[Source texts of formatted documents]
· · · ·

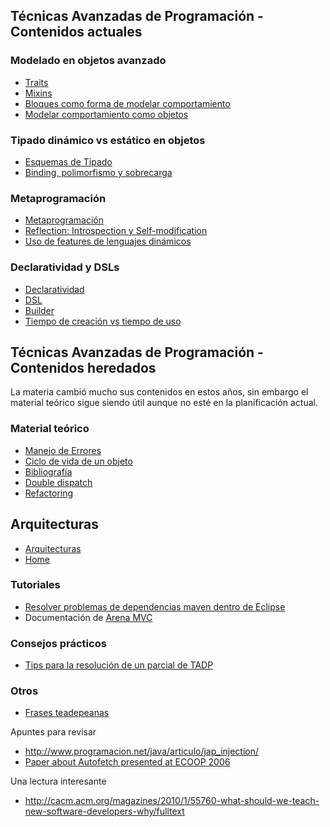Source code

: Técnicas Avanzadas de Programación - Contenidos actuales
--------------------------------------------------------

### Modelado en objetos avanzado

-   [Traits](traits.md)
-   [Mixins](mixins.md)
-   [Bloques como forma de modelar comportamiento](bloques-como-forma-de-modelar-comportamiento.md)
-   [Modelar comportamiento como objetos](modelar-comportamiento-como-objetos.md)

### Tipado dinámico vs estático en objetos

-   [Esquemas de Tipado](esquemas-de-tipado.md)
-   [Binding, polimorfismo y sobrecarga](binding--polimorfismo-y-sobrecarga.md)

### Metaprogramación

-   [Metaprogramación](metaprogramacion.md)
-   [Reflection: Introspection y Self-modification](reflection.md)
-   [Uso de features de lenguajes dinámicos](uso-de-features-de-lenguajes-dinamicos.md)

### Declaratividad y DSLs

-   [Declaratividad](declaratividad.md)
-   [DSL](dsl.md)
-   [Builder](builder.md)
-   [Tiempo de creación vs tiempo de uso](tiempo-de-creacion-vs-tiempo-de-uso.md)

Técnicas Avanzadas de Programación - Contenidos heredados
---------------------------------------------------------

La materia cambió mucho sus contenidos en estos años, sin embargo el material teórico sigue siendo útil aunque no esté en la planificación actual.

### Material teórico

-   [Manejo de Errores](manejo-de-errores.md)
-   [Ciclo de vida de un objeto](ciclo-de-vida-de-un-objeto.md)
-   [Bibliografía](bibliografia-sobre-programacion-avanzada-orientada-a-objetos.md)
-   [Double dispatch](double-dispatch.md)
-   [Refactoring](refactoring.md)

Arquitecturas
-------------

-   [Arquitecturas](arquitecturas.md)
-   [Home](home.md)

### Tutoriales

-   [Resolver problemas de dependencias maven dentro de Eclipse](resolver-problemas-de-dependencias-maven-dentro-de-eclipse.md)
-   Documentación de [Arena MVC](arena-mvc.md)

### Consejos prácticos

-   [Tips para la resolución de un parcial de TADP](tips-para-la-resolucion-de-un-parcial-de-tadp.md)

### Otros

-   [Frases teadepeanas](frases-teadepeanas.md)

Apuntes para revisar

-   <http://www.programacion.net/java/articulo/jap_injection/>
-   [Paper about Autofetch presented at ECOOP 2006](http://www.cs.utexas.edu/~aibrahim/publications/autofetch.pdf)

Una lectura interesante

-   <http://cacm.acm.org/magazines/2010/1/55760-what-should-we-teach-new-software-developers-why/fulltext>

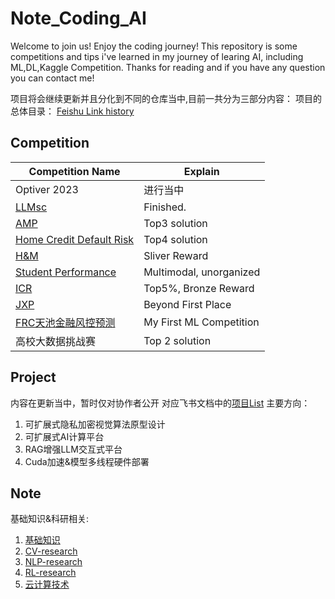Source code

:# Note_Coding_AI
Welcome to join us! Enjoy the coding journey!
This repository is some competitions and tips i've learned in my journey of learing AI, including ML,DL,Kaggle Competition.
Thanks for reading and if you have any question you can contact me!

项目将会继续更新并且分化到不同的仓库当中,目前一共分为三部分内容：
项目的总体目录： [Feishu Link history](https://h1dgq3evaad.feishu.cn/docx/Vh1idmfaFoWP9Wxpa1Hczp5WnAe?from=from_copylink)





## Competition

| Competition Name                                                                                              | Explain                 |
|---------------------------------------------------------------------------------------------------------------|-------------------------|
| Optiver 2023                                                                                                  | 进行当中                  |
| [LLMsc](https://h1dgq3evaad.feishu.cn/docx/TuVrdlWa9ofuB9x5SL0cTpU0nlh?from=from_copylink)                    | Finished.               |
| [AMP](https://h1dgq3evaad.feishu.cn/docx/Hh3hdPAEvoWgdlxSqOecUP2xnMf?from=from_copylink)                      | Top3 solution           |
| [Home Credit Default Risk](https://h1dgq3evaad.feishu.cn/docx/NN9EdDLhIoOw1TxOMD3cAjU8nUS?from=from_copylink) | Top4 solution           |
| [H&M](https://h1dgq3evaad.feishu.cn/docx/EsC3d6flfoLH1Jx6jPQcuipKnI9?from=from_copylink)                      | Sliver Reward           |
| [Student Performance](https://h1dgq3evaad.feishu.cn/docx/Lvkldbw94oqFJGxJe9GcGiORnrN?from=from_copylink)      | Multimodal, unorganized |
| [ICR](https://h1dgq3evaad.feishu.cn/docx/KtBsdfxbDoPWraxxGSXcW1ctn3k?from=from_copylink)                      | Top5%, Bronze Reward    |
| [JXP](https://h1dgq3evaad.feishu.cn/docx/ZXPBdS4nMo527cxLuppcaOMCnZS?from=from_copylink)                      | Beyond First Place      |
| [FRC天池金融风控预测](https://h1dgq3evaad.feishu.cn/docx/R1INdBOcfozvoMxUYlecIjWAnCd?from=from_copylink)         | My First ML Competition |
| 高校大数据挑战赛                                                                                                 | Top 2 solution          |






## Project 
内容在更新当中，暂时仅对协作者公开
对应飞书文档中的[项目List](https://h1dgq3evaad.feishu.cn/docx/JIyPd7EKdogrGAxrWZScQawInef?from=from_copylink)
主要方向：
1. 可扩展式隐私加密视觉算法原型设计
2. 可扩展式AI计算平台
3. RAG增强LLM交互式平台
4. Cuda加速&模型多线程硬件部署








## Note
基础知识&科研相关:
1. [基础知识](https://h1dgq3evaad.feishu.cn/docx/K5kfdQpFVoBhw5xIaFncVCfMncf) 
2. [CV-research](https://h1dgq3evaad.feishu.cn/docx/PCR9dBU8WowXeRxXCTZcz6OnnZc?from=from_copylink) 
3. [NLP-research](https://h1dgq3evaad.feishu.cn/docx/PuFTdEEyLo8X6GxADNrcWFJVn1e?from=from_copylink) 
4. [RL-research](https://h1dgq3evaad.feishu.cn/docx/PaIBdB3RCoo8NQxZFGxchKwlnfh?from=from_copylink)
5. [云计算技术](https://h1dgq3evaad.feishu.cn/docx/Z29Sda30coOUyExyhR9ctmFmnHf?from=from_copylink)

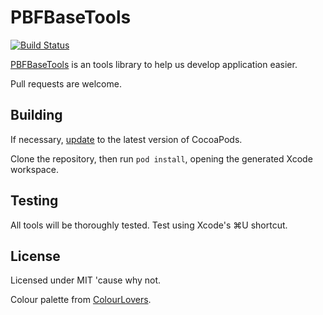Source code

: PBFBaseTools
====
[![Build Status](https://travis-ci.org/china10s/PBFBaseTools.svg?branch=master)](https://travis-ci.org/china10s/PBFBaseTools)

[PBFBaseTools](https://itunes.apple.com/ca/app/c-41/id789924103?mt=8) is an tools library to help us develop application easier.

Pull requests are welcome. 

Building 
----------------

If necessary, [update](http://guides.cocoapods.org/using/getting-started.html#updating-cocoapods) to the latest version of CocoaPods.

Clone the repository, then run `pod install`, opening the generated Xcode workspace. 

Testing
----------------

All tools will be thoroughly tested. Test using Xcode's ⌘U shortcut. 

License
----------------

Licensed under MIT 'cause why not. 

Colour palette from [ColourLovers](http://www.colourlovers.com/palette/1916536/SUNSET_ANGELS).
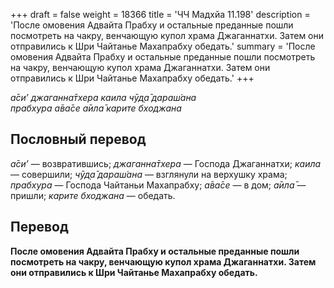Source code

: +++
draft = false
weight = 18366
title = 'ЧЧ Мадхйа 11.198'
description = 'После омовения Адвайта Прабху и остальные преданные пошли посмотреть на чакру, венчающую купол храма Джаганнатхи. Затем они отправились к Шри Чайтанье Махапрабху обедать.'
summary = 'После омовения Адвайта Прабху и остальные преданные пошли посмотреть на чакру, венчающую купол храма Джаганнатхи. Затем они отправились к Шри Чайтанье Махапрабху обедать.'
+++

_а̄си’ джаганна̄тхера каила чӯд̣а̄ дараш́ана  
прабхура а̄ва̄се а̄ила̄ карите бходжана_

## Пословный перевод

_а̄си’_ — возвратившись; _джаганна̄тхера_ — Господа Джаганнатхи; _каила_ — совершили; _чӯд̣а̄_ _дараш́ана_ — взглянули на верхушку храма; _прабхура_ — Господа Чайтаньи Махапрабху; _а̄ва̄се_ — в дом; _а̄ила̄_ — пришли; _карите_ _бходжана_ — обедать.

## Перевод

**После омовения Адвайта Прабху и остальные преданные пошли посмотреть на чакру, венчающую купол храма Джаганнатхи. Затем они отправились к Шри Чайтанье Махапрабху обедать.**
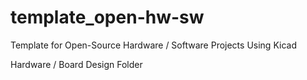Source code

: # template_open-hw-sw
Template for Open-Source Hardware / Software Projects Using Kicad

Hardware / Board Design Folder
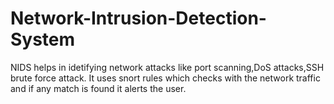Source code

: # Network-Intrusion-Detection-System
NIDS helps in idetifying network attacks like port scanning,DoS attacks,SSH brute force attack. It uses snort rules which checks with the network traffic and if any match is found it alerts the user.
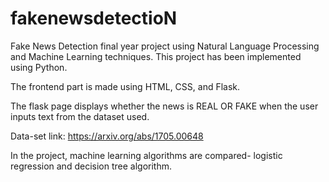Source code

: # fakenewsdetectioN
Fake News Detection final year project using Natural Language Processing and Machine Learning techniques.
This project has been implemented using Python.

The frontend part is made using HTML, CSS, and Flask.

The flask page displays whether the news is REAL OR FAKE when the user inputs text from the dataset used.

Data-set link: https://arxiv.org/abs/1705.00648

In the project, machine learning algorithms are compared- logistic regression and decision tree algorithm.


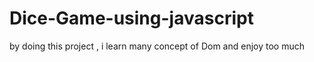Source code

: # Dice-Game-using-javascript
by doing this project , i learn many concept of Dom and enjoy too much
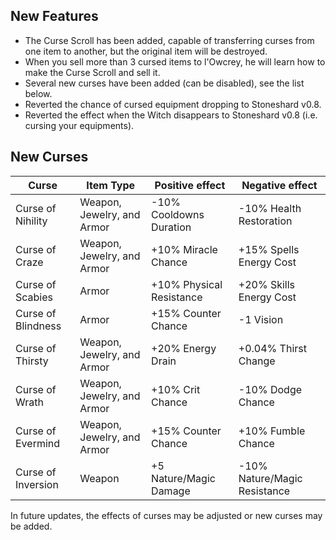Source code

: ## New Features

* The Curse Scroll has been added, capable of transferring curses from one item to another, but the original item will be destroyed.
* When you sell more than 3 cursed items to l'Owcrey, he will learn how to make the Curse Scroll and sell it.
* Several new curses have been added (can be disabled), see the list below.
* Reverted the chance of cursed equipment dropping to Stoneshard v0.8.
* Reverted the effect when the Witch disappears to Stoneshard v0.8 (i.e. cursing your equipments).

## New Curses

| Curse              | Item Type                  | Positive effect          | Negative effect              |
| ------------------ | -------------------------- | ------------------------ | ---------------------------- |
| Curse of Nihility  | Weapon, Jewelry, and Armor | -10% Cooldowns Duration  | -10% Health Restoration      |
| Curse of Craze     | Weapon, Jewelry, and Armor | +10% Miracle Chance      | +15% Spells Energy Cost      |
| Curse of Scabies   | Armor                      | +10% Physical Resistance | +20% Skills Energy Cost      |
| Curse of Blindness | Armor                      | +15% Counter Chance      | -1 Vision                    |
| Curse of Thirsty   | Weapon, Jewelry, and Armor | +20% Energy Drain        | +0.04% Thirst Change         |
| Curse of Wrath     | Weapon, Jewelry, and Armor | +10% Crit Chance         | -10% Dodge Chance            |
| Curse of Evermind  | Weapon, Jewelry, and Armor | +15% Counter Chance      | +10% Fumble Chance           |
| Curse of Inversion | Weapon                     | +5 Nature/Magic Damage   | -10% Nature/Magic Resistance |

In future updates, the effects of curses may be adjusted or new curses may be added.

· · · ·

*Work instruction*.
Give the lines of the rows starting with the line containing "Técnicas Avanzadas de Programación - Contenidos heredados" and going on through the line containing "### Material teórico" as a numbered list, skipping blank lines.

*Your response*.
1. Técnicas Avanzadas de Programación - Contenidos heredados
2. ---------------------------------------------------------
3. La materia cambió mucho sus contenidos en estos años, sin embargo el material teórico sigue siendo útil aunque no esté en la planificación actual.
4. ### Material teórico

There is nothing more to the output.